86. A re-programmed differentiated cell made by practicing the method of any of claims 72 to 84, wherein the de-differentiated or re-programmed cell is a mammalian cell.

87. The re-programmed differentiated cell of claim 86, wherein the mammalian cell is a human cell, a non-human primate cell, a monkey cell, a mouse cell, a rat cell, a guinea pig cell, a rabbit cell, a hamster cell, a goat cell, a bovine cell, an equine cell, an ovine cell, a canine cell or a feline cell.

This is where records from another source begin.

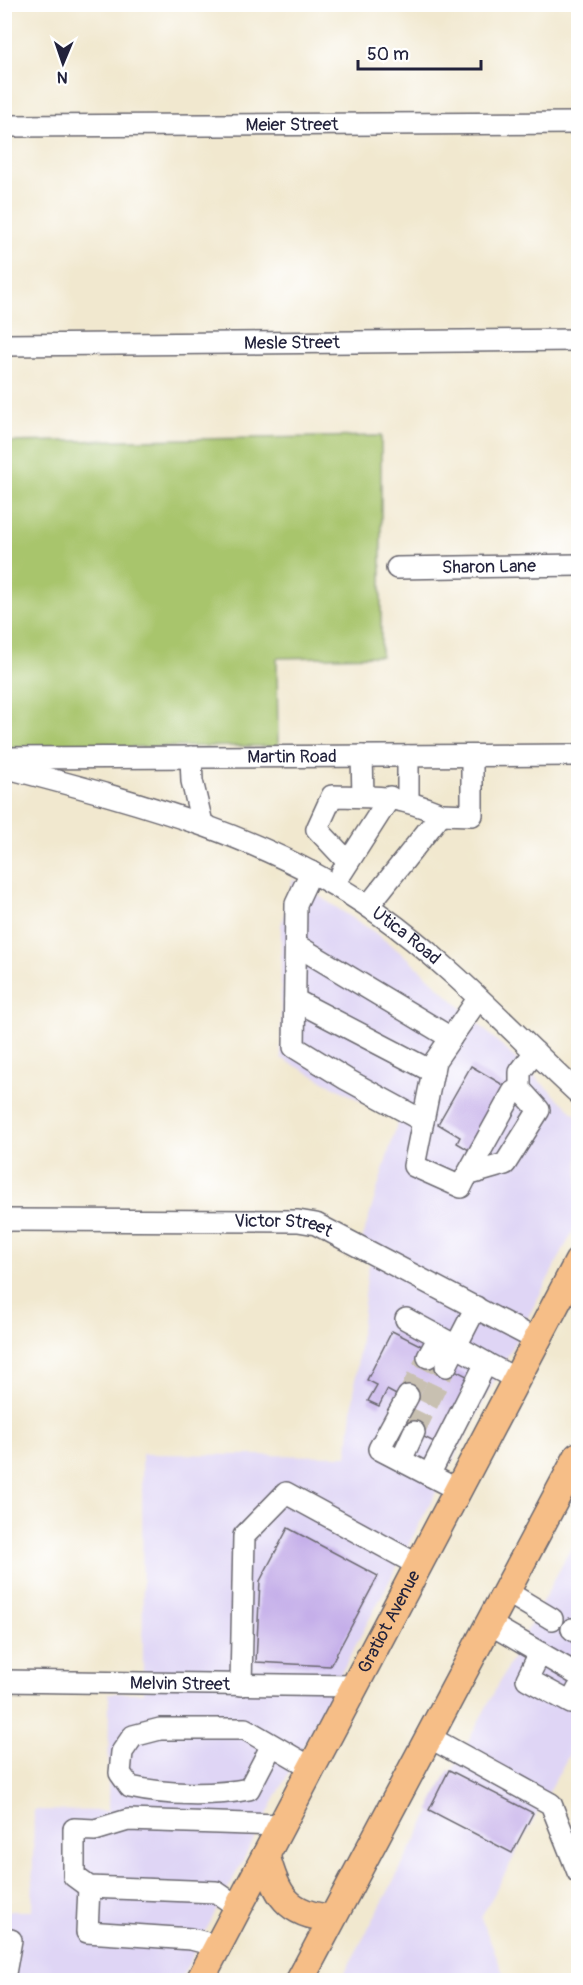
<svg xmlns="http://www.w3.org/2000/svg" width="583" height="1985" font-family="Pangolin,sans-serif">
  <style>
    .built { fill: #dfd5f5 }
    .green { fill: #a8c56c; stroke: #657454; stroke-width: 1.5 }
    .building { fill: #c5afe9 }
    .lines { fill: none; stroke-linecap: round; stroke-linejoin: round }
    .minor-tunnel { stroke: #c8c0b1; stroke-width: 21; stroke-dasharray: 21 10; stroke-linecap: butt }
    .minor-casing { stroke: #6a676f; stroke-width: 24 }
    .major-casing { stroke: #6a676f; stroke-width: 30 }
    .minor { stroke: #fff; stroke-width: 21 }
    .major { stroke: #f6be87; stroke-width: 27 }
    .labels { text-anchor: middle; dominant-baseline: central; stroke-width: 4.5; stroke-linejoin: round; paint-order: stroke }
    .street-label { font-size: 18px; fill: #22223b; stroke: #fff }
  </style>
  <rect width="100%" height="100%" fill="#fff"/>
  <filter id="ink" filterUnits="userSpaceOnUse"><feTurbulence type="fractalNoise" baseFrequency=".0167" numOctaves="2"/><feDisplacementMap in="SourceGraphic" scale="12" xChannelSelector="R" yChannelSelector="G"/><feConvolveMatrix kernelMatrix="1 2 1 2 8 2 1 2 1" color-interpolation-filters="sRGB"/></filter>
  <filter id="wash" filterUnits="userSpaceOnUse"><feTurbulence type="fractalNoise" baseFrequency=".008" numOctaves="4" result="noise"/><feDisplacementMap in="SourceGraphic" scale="24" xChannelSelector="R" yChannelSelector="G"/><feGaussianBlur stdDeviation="1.35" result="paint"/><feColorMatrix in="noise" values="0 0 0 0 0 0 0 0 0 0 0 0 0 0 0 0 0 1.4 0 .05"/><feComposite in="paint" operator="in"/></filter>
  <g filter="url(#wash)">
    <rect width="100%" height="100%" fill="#f1e8cf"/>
    <g class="built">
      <polygon points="293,879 374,932 409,959 578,1117 578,1222 180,1980 5,1980 5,1911 32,1911 34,1810 108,1811 109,1693 143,1693 142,1454 347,1456 368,1268 376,1250 361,1243 398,1121 281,1058 281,926"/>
      <polygon points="578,1535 578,1738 481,1918 506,1980 341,1980"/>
    </g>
    <polygon class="green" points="381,436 381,656 277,658 278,746 5,748 4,442"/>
    <g id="blocks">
      <g class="building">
        <polygon points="471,1066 510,1089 474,1153 457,1143 460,1137 438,1124"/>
        <polygon points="392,1331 426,1348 423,1354 471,1378 438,1444 400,1425 400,1397 387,1390 379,1406 368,1401 377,1385 367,1380"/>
        <polygon points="288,1528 378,1576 330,1666 256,1662 260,1581"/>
        <polygon points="449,1770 533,1813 512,1853 429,1810"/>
      </g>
    </g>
  </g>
  <g filter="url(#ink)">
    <use href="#blocks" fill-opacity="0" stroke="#6a676f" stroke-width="1.5"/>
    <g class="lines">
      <g class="minor-tunnel">
        <polyline points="408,1396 428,1357"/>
        <polyline points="414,1432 446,1366"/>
      </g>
      <defs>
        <g id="minor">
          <path id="s1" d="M 4,126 L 578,123"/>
          <path id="s2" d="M 4,345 L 578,340"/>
          <path id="s3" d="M 397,568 L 578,565"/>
          <polyline points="362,756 363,796"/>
          <polyline points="191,757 192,781 202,823"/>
          <path id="s4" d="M 4,758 L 578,755"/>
          <path id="s5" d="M 4,767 C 133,801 269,835 379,914 C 451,965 513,1033 578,1093"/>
          <polyline points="408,800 408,756"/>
          <polyline points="441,814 472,815 472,756"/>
          <path d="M 348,862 L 317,829 L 332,796 C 379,797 396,795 441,814 L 368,906"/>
          <polyline points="311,872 296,904 294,1047 346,1079 423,1121"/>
          <polyline points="342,872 390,797"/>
          <polyline points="296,945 451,1038"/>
          <polyline points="478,999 435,1061 414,1166 461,1187 467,1175 505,1164 539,1110 520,1089 520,1072 535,1052"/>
          <polyline points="295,1000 433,1072"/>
          <polyline points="467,1175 513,1092 520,1089"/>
          <path id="s6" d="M 4,1220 L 298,1221 L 316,1224 L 537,1340"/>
          <polyline points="406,1319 456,1346 476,1307"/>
          <polyline points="428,1357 439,1337"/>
          <polyline points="446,1366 456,1346 486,1363"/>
          <polyline points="408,1396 379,1449 458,1490"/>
          <polyline points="401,1460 414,1432"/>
          <polyline points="429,1475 486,1363 516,1379"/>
          <polyline points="507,1592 552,1619"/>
          <polyline points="490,1624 578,1675"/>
          <polyline points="572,1629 578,1633"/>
          <polyline points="540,1653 527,1679 571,1703 578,1689"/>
          <path id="s7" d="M 4,1681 L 355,1686"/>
          <polyline points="241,1685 244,1536 286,1493 418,1565"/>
          <polyline points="429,1737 551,1804 578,1872"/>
          <path d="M 272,1745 L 249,1789 C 212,1796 167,1795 130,1787 L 120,1773 L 122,1752 L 133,1736 L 160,1729 L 245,1729 L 312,1768"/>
          <polyline points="89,1887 87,1932 191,1939 218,1946"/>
          <polyline points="238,1907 216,1892 89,1887 74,1876 74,1829 95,1830 128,1820 281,1825"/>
          <polyline points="4,1979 11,1940"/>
        </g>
        <g id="major">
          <path d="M 266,1855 C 276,1894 287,1915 331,1918"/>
          <path id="s8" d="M 200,1980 L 578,1262"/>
          <polyline points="300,1980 578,1456"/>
        </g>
      </defs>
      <use href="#minor" class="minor-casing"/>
      <use href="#major" class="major-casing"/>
      <use href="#minor" class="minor"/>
      <use href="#major" class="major"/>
    </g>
  </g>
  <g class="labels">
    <g class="street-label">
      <text stroke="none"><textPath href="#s1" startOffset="288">Meier Street</textPath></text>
      <text stroke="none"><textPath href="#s2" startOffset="288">Mesle Street</textPath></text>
      <text stroke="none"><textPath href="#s3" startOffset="92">Sharon Lane</textPath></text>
      <text stroke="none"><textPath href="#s4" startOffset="288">Martin Road</textPath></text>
      <text stroke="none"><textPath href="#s5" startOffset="440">Utica Road</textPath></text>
      <text stroke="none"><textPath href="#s6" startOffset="280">Victor Street</textPath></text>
      <text stroke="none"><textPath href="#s8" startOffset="405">Gratiot Avenue</textPath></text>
      <text stroke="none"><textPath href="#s7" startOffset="176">Melvin Street</textPath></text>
    </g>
  </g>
  <rect width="583" height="1985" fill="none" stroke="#fff" stroke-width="24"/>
  <g transform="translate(63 63) rotate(182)" stroke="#ffffff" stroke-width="4.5" paint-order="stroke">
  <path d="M0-4.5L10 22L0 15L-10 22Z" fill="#22223b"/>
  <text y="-9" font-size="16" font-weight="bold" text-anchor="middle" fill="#22223b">N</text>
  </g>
  <path d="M358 60v9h123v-9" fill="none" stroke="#22223b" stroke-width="3"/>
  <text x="367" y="60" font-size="18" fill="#22223b" stroke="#ffffff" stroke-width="4.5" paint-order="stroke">50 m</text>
</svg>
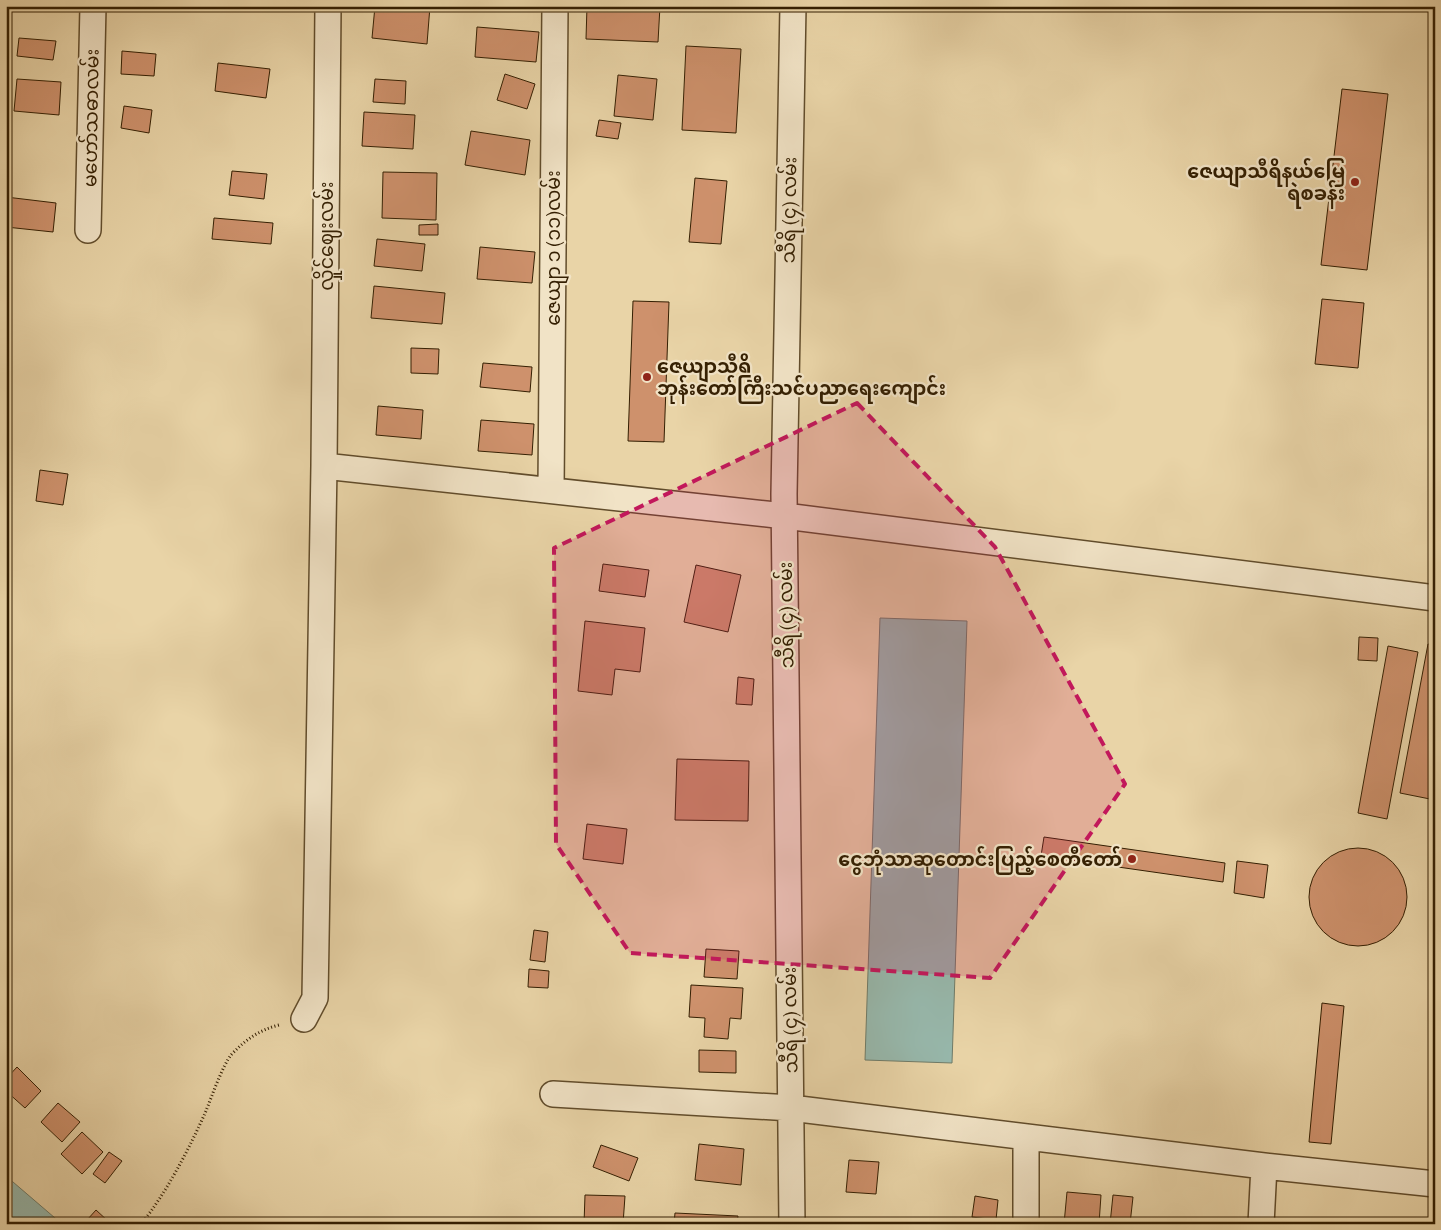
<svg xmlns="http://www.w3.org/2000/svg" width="1441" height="1230" viewBox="0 0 1441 1230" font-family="'EB Garamond','Noto Sans Myanmar',serif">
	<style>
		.water { fill: #97b8ac; stroke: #6f7b68 }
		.building { fill: #ce916c; stroke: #341f02 }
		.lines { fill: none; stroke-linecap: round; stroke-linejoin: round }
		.minor-casing { stroke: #614c2b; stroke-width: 28 }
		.path { stroke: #341f02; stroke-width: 3; stroke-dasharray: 1 2.5; stroke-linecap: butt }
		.minor { stroke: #f1e3c6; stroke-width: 25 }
		.marked { fill: #c2185b; fill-opacity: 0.2; stroke: #c2185b; stroke-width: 4; stroke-dasharray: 10 6; stroke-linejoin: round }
		.poi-dot { fill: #8f2418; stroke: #f1e3c6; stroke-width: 2 }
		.labels { text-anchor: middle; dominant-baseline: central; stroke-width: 4.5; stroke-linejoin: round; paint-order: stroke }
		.street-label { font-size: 19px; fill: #341f02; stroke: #f1e3c6 }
		.poi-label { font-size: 19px; font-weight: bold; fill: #341f02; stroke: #f1e3c6; text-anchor: end }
	</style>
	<rect width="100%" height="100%" fill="#e9d4a7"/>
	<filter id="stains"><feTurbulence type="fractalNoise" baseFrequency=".004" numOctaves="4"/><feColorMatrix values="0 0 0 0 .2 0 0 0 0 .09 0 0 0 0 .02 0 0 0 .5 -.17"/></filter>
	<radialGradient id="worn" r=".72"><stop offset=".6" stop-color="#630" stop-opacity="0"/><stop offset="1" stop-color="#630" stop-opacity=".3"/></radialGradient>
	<path class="water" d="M880 618 967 621 952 1063 865 1060Z
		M6 1176 62 1224H6Z"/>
	<path class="building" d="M13 6H52V11Z
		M375 6H430L427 44 372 38Z
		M587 6H660L658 42 586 39Z
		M477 27 539 32 536 62 475 57Z
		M19 38 56 41 53 60 17 56Z
		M686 46 741 49 736 133 682 130Z
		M122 51 156 54 154 76 121 74Z
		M218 63 270 69 266 98 215 91Z
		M505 74 535 84 527 109 497 100Z
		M618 75 657 79 653 120 614 116Z
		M17 79 61 82 59 115 14 111Z
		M375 79 406 81 405 104 373 102Z
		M1342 89 1388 94 1367 270 1321 265Z
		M124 106 152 110 149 133 121 128Z
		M364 112 415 115 413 149 362 146Z
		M599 120 621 123 618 139 596 136Z
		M471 131 530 140 525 175 465 165Z
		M232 171 267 174 264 199 229 195Z
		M383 172 437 173 436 220 382 218Z
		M695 178 727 181 721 244 689 242Z
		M6 197 56 203 53 232 6 227Z
		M214 218 273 223 271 244 212 239Z
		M438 224V235H419V225Z
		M377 239 425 244 422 271 374 266Z
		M480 247 535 252 532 283 477 279Z
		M374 286 445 293 442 324 371 318Z
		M1322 299 1364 303 1358 368 1315 364Z
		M633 301 669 302 664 442 628 441Z
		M411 348 439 349 438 374 411 373Z
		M483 363 532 367 530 392 480 387Z
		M378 406 423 410 421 439 376 435Z
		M481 420 534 424 532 455 478 451Z
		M40 470 68 474 63 505 36 501Z
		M603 564 649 570 645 597 599 591Z
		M696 565 741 575 728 632 684 622Z
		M585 621 645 628 640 672 615 669 612 695 578 691Z
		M1359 637 1378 638 1377 661 1358 660Z
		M1428 644 1435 645V800L1400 793Z
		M1388 646 1418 652 1387 819 1358 813Z
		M738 677 754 679 752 705 736 704Z
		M677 759 749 761 748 821 675 820Z
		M587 824 627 829 623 864 583 859Z
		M1044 837 1225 863 1223 882 1041 856Z
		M1309 897a49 49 0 1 1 98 0a49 49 0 1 1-98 0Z
		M1237 861 1268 865 1264 898 1234 893Z
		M534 930 548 932 545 962 530 960Z
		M706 949 739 951 737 979 704 977Z
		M529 969 549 971 548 988 528 987Z
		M691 985 743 988 741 1019 730 1018 728 1039 704 1037 705 1018 689 1017Z
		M1322 1003 1344 1006 1331 1144 1309 1142Z
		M699 1050 736 1051V1073L699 1072Z
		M17 1067 41 1091 25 1108 6 1091V1079Z
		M58 1103 80 1122 62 1142 41 1122Z
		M82 1132 103 1152 82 1174 61 1154Z
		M699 1144 744 1149 741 1185 695 1180Z
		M601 1145 638 1158 629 1181 593 1167Z
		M109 1152 122 1161 105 1183 93 1174Z
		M849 1160 879 1162 876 1194 846 1192Z
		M1067 1192 1101 1195 1099 1224H1064Z
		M585 1195 625 1196 623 1224H584Z
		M1113 1195 1133 1197 1130 1224H1110Z
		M975 1196 998 1200 996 1220 972 1217Z
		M96 1210 109 1222 108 1224H92L87 1220Z
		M675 1213 738 1216 737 1224H674Z"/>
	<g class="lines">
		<g class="minor-casing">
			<path id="minor" d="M88 230 93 6
				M324 466 785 516 1435 598
				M551 490 555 6
				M304 1019 315 998 324 466 328 6
				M553 1094 791 1108 1264 1166 1435 1184
				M1026 1137V1224
				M792 1224 784 494 793 6
				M1261 1224 1264 1166"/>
		</g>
		<path class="path" d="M141 1224C166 1194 190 1147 206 1111 211 1098 223 1065 231 1055 245 1040 259 1030 279 1025"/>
		<use href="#minor" class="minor"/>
	</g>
	<path class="marked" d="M857 403 995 547 1125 784 990 978 630 953 556 844 554 548Z"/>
	<g class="poi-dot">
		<circle cx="1355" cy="182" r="5"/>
		<circle cx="647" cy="377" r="5"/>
		<circle cx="1132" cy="859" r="5"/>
	</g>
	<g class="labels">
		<g class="street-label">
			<text transform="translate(91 118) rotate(-89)">မဟော်သဓာလမ်း</text>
			<text transform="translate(789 210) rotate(-89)">သီရိ (၄) လမ်း</text>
			<text transform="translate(326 236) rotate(-90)">လှိုင်ဈေးလမ်း</text>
			<text transform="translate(553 248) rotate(-90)">ဇေယျာ ၁ (၁၁)လမ်း</text>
			<text transform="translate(786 615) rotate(-91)">သီရိ (၄) လမ်း</text>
			<text transform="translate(790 1020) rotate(-91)">သီရိ (၄) လမ်း</text>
		</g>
		<g class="poi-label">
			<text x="1345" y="171">ဇေယျာသီရိနယ်မြေ<tspan x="1345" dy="22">ရဲစခန်း</tspan></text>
			<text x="657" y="366" text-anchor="start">ဇေယျာသီရိ<tspan x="657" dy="22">ဘုန်းတော်ကြီးသင်ပညာရေးကျောင်း</tspan></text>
			<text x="1122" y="859">ငွေဘုံသာဆုတောင်းပြည့်စေတီတော်</text>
		</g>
	</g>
	<rect width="1441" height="1230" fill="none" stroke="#e9d4a7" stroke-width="25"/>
	<rect x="8" y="8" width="1426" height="1215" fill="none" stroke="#341f02" stroke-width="2.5"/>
	<rect x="12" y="12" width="1416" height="1205" fill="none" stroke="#341f02"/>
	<rect width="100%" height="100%" filter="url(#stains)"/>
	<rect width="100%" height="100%" fill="url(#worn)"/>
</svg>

88. A nucleic acid comprising or consisting of (a) a nucleic acid sequence as set forth in SEQ ID NO:8, SEQ ID NO:10, SEQ ID NO:12, SEQ ID NO:14, SEQ ID NO:16, SEQ ID NO:18, SEQ ID NO:20, SEQ ID NO:22, SEQ ID NO:24, SEQ ID NO:26, SEQ ID NO:28, or SEQ ID NO:30, or (b) a nucleic acid sequence encoding an amino acid sequence as set forth in SEQ ID NO:9, SEQ ID NO:11, SEQ ID NO:13, SEQ ID NO:15, SEQ ID NO:17, SEQ ID NO:19, SEQ ID NO:21, SEQ ID NO:23, SEQ ID NO:25, SEQ ID NO:27, SEQ ID NO:29, or SEQ ID NO:31.

89. A polypeptide having an amino acid sequence comprising SEQ ID NO:9, SEQ ID NO:11, SEQ ID NO:13, SEQ ID NO:15, SEQ ID NO:17, SEQ ID NO:19, SEQ ID NO:21, SEQ ID NO:23, SEQ ID NO:25, SEQ ID NO:27, SEQ ID NO:29, or SEQ ID NO:31.